Gauntlet, one in every of decentralized finance’s (DeFi) main suppliers for threat administration instruments, has seen its whole worth locked (TVL), a measure of the property deposited throughout its vaults, fall sharply over the previous seven days, dropping 22.84% to $1.325 billion.
That has erased roughly $380 million in dollar-denominated worth from a week-ago peak of roughly $1.72 billion, in accordance with DeFiLlama knowledge. The decline accelerated Thursday with a single-day slide of seven.57%.

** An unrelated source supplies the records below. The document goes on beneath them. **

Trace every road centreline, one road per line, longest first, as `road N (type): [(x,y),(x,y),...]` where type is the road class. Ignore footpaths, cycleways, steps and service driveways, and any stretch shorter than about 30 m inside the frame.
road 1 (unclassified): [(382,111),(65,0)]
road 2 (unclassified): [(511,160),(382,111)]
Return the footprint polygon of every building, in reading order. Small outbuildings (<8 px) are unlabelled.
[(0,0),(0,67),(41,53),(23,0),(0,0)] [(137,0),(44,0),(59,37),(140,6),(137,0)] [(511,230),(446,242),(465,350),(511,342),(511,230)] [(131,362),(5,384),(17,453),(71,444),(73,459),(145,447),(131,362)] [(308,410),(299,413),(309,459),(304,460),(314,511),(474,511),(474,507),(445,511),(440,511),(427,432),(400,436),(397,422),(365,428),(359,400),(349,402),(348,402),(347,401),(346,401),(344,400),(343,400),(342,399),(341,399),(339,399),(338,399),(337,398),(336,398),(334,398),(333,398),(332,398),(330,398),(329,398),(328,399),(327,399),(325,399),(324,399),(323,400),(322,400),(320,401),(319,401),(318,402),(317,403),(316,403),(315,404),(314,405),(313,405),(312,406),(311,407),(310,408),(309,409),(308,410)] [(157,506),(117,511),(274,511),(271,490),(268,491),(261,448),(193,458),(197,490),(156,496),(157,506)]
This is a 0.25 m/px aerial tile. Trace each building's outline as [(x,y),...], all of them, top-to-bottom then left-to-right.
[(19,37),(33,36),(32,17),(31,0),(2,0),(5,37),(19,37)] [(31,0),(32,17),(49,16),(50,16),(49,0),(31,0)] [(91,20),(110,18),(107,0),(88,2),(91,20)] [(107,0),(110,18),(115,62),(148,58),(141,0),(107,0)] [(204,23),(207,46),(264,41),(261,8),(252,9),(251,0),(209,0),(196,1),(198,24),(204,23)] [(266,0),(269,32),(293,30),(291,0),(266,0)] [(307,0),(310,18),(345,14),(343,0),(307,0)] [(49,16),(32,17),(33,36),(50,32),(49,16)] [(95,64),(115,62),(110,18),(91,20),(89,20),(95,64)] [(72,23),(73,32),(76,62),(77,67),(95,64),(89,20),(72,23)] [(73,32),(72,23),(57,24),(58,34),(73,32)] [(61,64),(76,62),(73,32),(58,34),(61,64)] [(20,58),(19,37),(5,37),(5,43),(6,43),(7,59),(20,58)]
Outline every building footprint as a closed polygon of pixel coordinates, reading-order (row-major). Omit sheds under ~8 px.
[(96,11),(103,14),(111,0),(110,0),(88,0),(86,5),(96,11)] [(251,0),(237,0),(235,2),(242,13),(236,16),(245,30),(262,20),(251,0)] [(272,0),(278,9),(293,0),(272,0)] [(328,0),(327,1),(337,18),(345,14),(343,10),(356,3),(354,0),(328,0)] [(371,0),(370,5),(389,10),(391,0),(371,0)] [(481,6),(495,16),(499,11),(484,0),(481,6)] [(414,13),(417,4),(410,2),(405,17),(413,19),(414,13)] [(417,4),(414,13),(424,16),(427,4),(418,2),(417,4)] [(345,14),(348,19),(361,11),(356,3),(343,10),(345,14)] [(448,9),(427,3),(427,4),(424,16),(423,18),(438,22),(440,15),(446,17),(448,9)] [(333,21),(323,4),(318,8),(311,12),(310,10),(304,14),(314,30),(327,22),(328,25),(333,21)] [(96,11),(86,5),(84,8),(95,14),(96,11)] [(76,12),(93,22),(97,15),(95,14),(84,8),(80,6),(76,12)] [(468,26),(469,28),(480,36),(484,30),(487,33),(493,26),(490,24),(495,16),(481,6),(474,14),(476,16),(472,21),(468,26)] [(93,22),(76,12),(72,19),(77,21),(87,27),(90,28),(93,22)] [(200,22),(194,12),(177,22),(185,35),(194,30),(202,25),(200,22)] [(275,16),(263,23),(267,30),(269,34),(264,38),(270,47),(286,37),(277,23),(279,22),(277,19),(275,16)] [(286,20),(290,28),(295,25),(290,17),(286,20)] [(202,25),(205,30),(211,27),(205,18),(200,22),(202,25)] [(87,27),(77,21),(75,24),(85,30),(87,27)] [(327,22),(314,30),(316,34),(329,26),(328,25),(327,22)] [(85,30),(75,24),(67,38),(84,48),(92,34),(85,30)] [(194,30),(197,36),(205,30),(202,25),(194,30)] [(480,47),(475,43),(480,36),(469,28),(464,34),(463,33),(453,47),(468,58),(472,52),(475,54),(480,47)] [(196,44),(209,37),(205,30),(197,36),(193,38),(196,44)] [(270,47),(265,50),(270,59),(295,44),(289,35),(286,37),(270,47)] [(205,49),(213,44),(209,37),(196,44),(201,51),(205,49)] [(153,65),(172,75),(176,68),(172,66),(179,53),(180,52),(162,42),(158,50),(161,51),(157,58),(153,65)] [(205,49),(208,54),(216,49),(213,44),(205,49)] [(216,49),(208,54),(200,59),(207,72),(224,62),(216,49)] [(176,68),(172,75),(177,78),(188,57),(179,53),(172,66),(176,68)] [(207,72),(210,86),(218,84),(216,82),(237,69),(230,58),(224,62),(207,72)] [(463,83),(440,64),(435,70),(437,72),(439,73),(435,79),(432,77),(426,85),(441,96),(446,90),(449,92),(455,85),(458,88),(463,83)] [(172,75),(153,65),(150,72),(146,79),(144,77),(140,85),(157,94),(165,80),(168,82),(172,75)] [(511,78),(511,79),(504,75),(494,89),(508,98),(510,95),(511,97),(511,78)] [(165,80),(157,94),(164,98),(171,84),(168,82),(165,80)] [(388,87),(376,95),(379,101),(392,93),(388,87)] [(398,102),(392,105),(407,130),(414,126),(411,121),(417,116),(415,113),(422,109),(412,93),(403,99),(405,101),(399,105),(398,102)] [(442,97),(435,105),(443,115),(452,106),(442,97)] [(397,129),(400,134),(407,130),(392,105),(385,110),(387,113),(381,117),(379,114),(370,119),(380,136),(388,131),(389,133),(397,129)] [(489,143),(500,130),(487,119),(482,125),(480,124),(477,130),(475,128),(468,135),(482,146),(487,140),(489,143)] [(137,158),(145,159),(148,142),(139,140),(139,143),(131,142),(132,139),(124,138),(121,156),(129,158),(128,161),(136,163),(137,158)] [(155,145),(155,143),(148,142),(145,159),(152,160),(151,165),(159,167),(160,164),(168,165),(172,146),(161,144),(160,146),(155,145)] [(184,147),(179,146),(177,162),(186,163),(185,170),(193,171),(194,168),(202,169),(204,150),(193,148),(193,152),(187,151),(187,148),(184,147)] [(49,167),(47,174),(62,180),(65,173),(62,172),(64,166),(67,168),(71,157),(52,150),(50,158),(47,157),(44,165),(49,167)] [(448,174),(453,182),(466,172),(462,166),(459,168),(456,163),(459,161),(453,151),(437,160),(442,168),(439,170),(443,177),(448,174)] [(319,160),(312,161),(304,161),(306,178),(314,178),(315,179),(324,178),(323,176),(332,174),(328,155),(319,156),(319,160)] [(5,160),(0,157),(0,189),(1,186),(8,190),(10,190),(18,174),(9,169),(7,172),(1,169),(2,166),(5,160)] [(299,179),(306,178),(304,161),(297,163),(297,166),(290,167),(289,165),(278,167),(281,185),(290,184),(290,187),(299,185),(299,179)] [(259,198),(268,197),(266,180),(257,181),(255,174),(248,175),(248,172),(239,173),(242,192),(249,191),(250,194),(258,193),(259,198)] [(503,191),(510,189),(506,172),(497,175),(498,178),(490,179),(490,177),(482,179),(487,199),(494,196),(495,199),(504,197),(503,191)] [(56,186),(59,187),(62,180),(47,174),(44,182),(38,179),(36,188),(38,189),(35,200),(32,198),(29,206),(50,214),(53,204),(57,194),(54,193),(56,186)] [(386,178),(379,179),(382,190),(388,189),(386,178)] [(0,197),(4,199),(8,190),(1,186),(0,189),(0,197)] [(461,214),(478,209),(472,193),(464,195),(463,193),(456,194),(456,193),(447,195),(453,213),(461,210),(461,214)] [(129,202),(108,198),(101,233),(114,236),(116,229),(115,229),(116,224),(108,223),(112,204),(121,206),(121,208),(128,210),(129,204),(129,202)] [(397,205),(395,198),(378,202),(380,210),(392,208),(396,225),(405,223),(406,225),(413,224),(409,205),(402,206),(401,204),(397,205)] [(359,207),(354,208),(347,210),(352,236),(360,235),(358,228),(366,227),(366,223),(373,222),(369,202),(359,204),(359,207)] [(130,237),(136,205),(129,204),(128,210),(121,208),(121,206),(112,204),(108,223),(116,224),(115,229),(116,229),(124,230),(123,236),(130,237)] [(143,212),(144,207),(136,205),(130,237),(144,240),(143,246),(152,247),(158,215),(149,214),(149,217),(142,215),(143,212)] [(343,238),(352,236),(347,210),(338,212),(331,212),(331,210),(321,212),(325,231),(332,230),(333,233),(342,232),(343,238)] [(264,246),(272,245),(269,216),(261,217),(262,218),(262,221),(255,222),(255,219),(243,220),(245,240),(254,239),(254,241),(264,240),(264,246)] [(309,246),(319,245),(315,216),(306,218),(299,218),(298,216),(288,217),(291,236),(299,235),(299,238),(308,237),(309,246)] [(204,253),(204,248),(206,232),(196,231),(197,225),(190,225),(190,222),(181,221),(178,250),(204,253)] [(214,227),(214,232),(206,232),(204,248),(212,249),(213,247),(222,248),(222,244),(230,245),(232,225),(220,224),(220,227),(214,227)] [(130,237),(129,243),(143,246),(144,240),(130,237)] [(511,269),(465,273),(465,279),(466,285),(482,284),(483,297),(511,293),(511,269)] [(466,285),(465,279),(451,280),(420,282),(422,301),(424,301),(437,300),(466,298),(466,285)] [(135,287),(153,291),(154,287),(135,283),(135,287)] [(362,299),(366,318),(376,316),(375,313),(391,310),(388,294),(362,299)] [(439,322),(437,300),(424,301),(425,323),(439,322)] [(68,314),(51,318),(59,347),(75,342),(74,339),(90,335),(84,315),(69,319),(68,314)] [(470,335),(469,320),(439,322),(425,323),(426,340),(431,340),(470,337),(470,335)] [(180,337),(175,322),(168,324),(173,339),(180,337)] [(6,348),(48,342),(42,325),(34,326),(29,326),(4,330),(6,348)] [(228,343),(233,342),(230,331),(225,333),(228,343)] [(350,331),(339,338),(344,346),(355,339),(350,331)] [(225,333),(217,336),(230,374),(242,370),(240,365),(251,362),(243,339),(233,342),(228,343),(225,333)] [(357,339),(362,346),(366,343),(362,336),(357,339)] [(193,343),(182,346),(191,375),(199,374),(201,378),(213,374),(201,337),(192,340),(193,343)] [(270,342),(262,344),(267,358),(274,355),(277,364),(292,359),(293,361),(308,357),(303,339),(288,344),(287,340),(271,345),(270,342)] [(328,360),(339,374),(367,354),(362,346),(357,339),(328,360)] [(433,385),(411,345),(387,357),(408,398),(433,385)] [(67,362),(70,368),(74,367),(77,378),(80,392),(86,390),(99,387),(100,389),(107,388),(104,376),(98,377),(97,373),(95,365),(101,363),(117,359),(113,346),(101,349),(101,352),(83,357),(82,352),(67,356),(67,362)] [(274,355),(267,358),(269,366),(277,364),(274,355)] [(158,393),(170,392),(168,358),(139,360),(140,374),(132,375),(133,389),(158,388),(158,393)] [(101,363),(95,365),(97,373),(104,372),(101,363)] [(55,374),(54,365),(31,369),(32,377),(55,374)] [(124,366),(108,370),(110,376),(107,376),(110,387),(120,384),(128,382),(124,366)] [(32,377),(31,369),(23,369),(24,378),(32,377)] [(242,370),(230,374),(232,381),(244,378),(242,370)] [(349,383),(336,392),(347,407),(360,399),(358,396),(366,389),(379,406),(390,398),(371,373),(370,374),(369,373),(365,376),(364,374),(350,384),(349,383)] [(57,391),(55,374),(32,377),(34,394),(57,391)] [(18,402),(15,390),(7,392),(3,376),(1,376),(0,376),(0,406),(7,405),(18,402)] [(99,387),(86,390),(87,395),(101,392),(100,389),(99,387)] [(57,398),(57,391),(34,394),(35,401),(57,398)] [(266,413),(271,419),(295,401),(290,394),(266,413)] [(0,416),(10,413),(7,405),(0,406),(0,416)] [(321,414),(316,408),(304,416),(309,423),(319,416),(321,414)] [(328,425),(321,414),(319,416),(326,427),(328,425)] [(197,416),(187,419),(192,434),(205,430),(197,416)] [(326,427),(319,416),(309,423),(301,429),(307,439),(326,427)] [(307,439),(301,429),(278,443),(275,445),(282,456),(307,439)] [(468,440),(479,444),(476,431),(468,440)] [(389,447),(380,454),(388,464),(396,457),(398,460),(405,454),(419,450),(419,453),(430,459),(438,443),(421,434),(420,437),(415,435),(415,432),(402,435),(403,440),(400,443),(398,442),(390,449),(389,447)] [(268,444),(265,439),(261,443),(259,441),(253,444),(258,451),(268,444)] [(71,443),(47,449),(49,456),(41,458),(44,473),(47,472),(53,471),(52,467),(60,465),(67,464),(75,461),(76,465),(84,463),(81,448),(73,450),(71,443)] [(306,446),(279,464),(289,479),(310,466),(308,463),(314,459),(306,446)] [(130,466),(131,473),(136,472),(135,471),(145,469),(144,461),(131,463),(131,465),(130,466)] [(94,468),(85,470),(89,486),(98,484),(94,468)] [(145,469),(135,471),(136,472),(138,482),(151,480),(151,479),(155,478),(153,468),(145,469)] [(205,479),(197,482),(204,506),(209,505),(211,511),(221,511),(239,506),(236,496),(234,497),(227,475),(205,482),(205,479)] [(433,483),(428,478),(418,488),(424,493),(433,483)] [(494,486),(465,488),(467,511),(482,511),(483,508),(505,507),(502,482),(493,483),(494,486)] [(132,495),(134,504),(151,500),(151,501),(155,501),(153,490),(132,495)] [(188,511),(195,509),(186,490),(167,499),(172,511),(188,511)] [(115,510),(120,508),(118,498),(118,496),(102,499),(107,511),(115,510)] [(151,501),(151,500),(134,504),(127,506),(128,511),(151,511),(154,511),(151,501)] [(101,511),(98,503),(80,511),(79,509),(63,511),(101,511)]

The first driver, in accordance with Gauntlet, was the conclusion of OKX’s pre-deposit marketing campaign on the DeFi-focused blockchain, Katana. Pre-deposit campaigns — the place customers are incentivized to park capital forward of a protocol launch — can produce sharp TVL spikes that unwind rapidly as soon as the marketing campaign ends or if a token airdrop happens. The chart bears this out: Gauntlet’s TVL surged sharply round March 2 earlier than reversing simply as steeply.

The asset outflows are predominantly stablecoin-based, Gauntlet famous.
The dimensions of the transfer is notable given what Gauntlet really does. Consider it as a threat administration consultancy for DeFi — the agency helps protocols perceive, for instance, what share of a borrower’s collateral could be susceptible to liquidation if ETH fell 30% in a single day. It would not maintain funds itself; as a substitute, it units the parameters that govern how lending markets and vaults behave.
Its TVL is a measure of the capital held inside methods that Gauntlet is accountable for safeguarding. When that quantity falls sharply, it may possibly replicate both market stress or, as on this case, the mechanical finish of an incentive program.
Gauntlet, which acquired a $1 billion valuation in 2022, presently manages three vaults — primarily pooled deposit accounts the place customers lock up capital in change for a yield. The vaults maintain USDC, BTC, and WETH, respectively. The USDC vault is probably the most liquid, providing an APY of 4.86%, whereas the others supply between 2% and a couple of.3%. The outflows may additionally replicate DeFi merchants rotating capital to higher-yielding alternate options — SOL-based protocols like Jito, for instance, presently supply 5.69%.
Gauntlet has navigated giant capital swings earlier than. In October 2025, its USDT vaults absorbed a $775 million single-transaction deposit — a 40x TVL improve — and recovered to pre-deposit ranges inside ten days by means of energetic reallocation and new collateral market additions. The agency framed this week’s outflows in related phrases, noting that incentive marketing campaign endings, token era occasions, and shifts in market situations repeatedly produce short-period swings in both route.
“Institutional threat managers handle by means of these occasions,” the agency stated in a press release to CoinDesk. “Working to keep up charges, protect capital equipped to vaults, and adjusting to market situations.”
Oliver Knight contributed reporting to this story.